Bottom line here is that no chemical is being added to your food "just because" or for some nefarious purpose. Everything that is there has a reason for being there, whether as an anti-caking ingredient (keeps the powder from balling up and clogging the system, and from settling in the package into a solid lump), and a preservative, food coloring, or whatever. If there wasn't a good reason for something being there, it wouldn't be - more ingredients just drives up the cost of the ingredients and hurts profits. So no company is going to be adding any more of anything than they need to.
Don't just buy into Internet hype - and don't mistake cause and effect. Just because you ate that McDonalds hamburger two hours ago then got sick doesn't mean it was the "chemical laden" hamburger that did it. And remember that, a lot of the time, if someone is trying to tell you that something is bad for you, it's because they have some sort of alternative to sell you.
Vanillin is a bad example. The source for the vanillin added to your food may be an artificial manufacturing process, but vanillin itself is a naturally occurring chemical that is present in foods that humans have eaten for thousands of years. I would make a distinction between manufactured chemicals that also occur naturally in food and artificial chemicals that do not occur naturally in food and have only been consumed in large quantities for a few decades. If humans have eaten it for a thousand generations, then we probably know if it is safe or not, even if we now manufacture the chemical instead of surce it naturally. If it is something we've only invented in the past few generations, we don't really know for sure yet how it may be affecting us.

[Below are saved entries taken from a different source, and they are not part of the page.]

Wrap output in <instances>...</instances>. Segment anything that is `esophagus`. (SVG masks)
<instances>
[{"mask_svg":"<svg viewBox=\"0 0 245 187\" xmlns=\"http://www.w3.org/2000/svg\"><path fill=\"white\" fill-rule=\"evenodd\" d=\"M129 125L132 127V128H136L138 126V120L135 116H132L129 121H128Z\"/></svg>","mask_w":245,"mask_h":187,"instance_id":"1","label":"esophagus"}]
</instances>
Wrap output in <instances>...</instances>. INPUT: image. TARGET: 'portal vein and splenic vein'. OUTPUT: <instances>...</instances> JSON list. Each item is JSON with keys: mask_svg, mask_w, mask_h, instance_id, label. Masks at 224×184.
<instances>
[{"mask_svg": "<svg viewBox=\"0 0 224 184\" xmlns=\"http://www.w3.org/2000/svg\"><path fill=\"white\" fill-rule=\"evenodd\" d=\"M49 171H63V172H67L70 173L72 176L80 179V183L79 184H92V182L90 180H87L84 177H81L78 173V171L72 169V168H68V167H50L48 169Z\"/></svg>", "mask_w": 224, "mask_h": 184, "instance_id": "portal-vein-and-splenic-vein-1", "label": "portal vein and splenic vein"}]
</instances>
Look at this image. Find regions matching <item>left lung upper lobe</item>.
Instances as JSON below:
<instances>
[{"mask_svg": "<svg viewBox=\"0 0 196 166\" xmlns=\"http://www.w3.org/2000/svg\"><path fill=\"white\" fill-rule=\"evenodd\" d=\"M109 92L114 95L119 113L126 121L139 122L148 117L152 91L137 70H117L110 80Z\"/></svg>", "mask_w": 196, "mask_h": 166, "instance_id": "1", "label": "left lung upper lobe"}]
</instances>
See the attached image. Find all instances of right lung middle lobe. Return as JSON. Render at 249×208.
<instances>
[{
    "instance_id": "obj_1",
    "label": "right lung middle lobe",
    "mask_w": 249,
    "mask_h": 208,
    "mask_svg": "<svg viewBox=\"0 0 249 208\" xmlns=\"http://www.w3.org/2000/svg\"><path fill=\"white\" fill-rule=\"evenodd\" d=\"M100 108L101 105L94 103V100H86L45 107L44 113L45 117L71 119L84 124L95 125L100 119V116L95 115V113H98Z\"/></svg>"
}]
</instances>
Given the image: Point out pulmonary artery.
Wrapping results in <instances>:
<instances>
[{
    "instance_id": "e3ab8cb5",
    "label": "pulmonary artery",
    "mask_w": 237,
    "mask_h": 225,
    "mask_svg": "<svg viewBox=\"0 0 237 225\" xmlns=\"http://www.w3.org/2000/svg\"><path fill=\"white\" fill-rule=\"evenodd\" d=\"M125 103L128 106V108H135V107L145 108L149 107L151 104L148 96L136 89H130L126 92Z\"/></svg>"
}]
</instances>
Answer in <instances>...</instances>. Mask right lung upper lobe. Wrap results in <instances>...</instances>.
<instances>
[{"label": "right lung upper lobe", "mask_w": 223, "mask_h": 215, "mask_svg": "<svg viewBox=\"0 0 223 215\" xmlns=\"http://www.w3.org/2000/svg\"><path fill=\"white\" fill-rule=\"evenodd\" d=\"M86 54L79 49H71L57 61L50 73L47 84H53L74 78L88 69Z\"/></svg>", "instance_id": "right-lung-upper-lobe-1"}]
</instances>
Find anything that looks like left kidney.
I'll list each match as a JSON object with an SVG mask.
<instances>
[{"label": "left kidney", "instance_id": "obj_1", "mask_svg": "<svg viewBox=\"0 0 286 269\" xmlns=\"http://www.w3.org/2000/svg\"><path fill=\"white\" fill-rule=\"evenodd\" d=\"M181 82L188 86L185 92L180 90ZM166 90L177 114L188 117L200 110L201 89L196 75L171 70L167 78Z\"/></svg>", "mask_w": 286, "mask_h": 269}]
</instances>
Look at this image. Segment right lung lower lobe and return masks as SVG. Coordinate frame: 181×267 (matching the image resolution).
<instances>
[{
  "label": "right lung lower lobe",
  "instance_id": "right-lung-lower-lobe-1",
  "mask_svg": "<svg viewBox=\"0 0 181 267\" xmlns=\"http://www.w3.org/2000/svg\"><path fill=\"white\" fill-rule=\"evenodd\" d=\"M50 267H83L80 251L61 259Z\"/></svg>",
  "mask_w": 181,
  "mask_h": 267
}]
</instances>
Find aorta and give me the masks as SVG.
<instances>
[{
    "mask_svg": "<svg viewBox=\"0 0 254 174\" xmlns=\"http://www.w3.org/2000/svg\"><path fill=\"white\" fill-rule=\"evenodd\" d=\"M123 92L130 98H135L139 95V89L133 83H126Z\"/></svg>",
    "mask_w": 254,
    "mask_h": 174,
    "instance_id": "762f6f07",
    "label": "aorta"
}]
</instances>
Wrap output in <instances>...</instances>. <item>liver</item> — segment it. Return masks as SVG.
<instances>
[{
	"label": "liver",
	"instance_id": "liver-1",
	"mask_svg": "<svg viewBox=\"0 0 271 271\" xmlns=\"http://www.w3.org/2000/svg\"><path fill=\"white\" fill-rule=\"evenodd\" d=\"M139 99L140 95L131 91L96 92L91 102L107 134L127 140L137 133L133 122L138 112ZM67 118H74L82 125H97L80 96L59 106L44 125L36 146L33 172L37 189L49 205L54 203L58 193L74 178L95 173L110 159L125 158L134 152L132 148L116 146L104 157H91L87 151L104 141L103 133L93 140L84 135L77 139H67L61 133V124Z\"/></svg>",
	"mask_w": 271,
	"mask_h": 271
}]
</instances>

I agree that none of the chemical ingredients added to our food are added "just because" or for nefarious purposes. But they aren't added for nutrition. They are added because they make for a more profitable product.
Sometimes, they make food taste better. But that doesn't mean the better tasting product is necessarily good for you.
Sometimes they are added to make the product have a better texture. But that doesn't mean that the product with the more pleasing texture is good for you. In fact, there is some research to suggest that certain emulsifiers are altering our gut biome and are making the protective lining of our guts more permeable to gut bacteria. The emulsifier itself may be non-toxic, but that doesn't mean it's not having a bad effect on our health.
Some chemicals are added to enhance shelf life. But that doesn't mean the longer lasting product is necessarily good for you. It could be that food is something that should be eaten fresh, and things that are prone to spoiling are better for you than things that can sit on a shelf for years and not go bad.
Anyway. I'm not a fanatic about this stuff, and I eat plenty of artificial crap. My point is that just because an artificial ingredient is added to food for a reason, does not mean that the reason is to benefit the health of the consumer. Sometimes it's just done to make money, and the manufacturer couldn't care less if it will kill you as long as you'll buy it.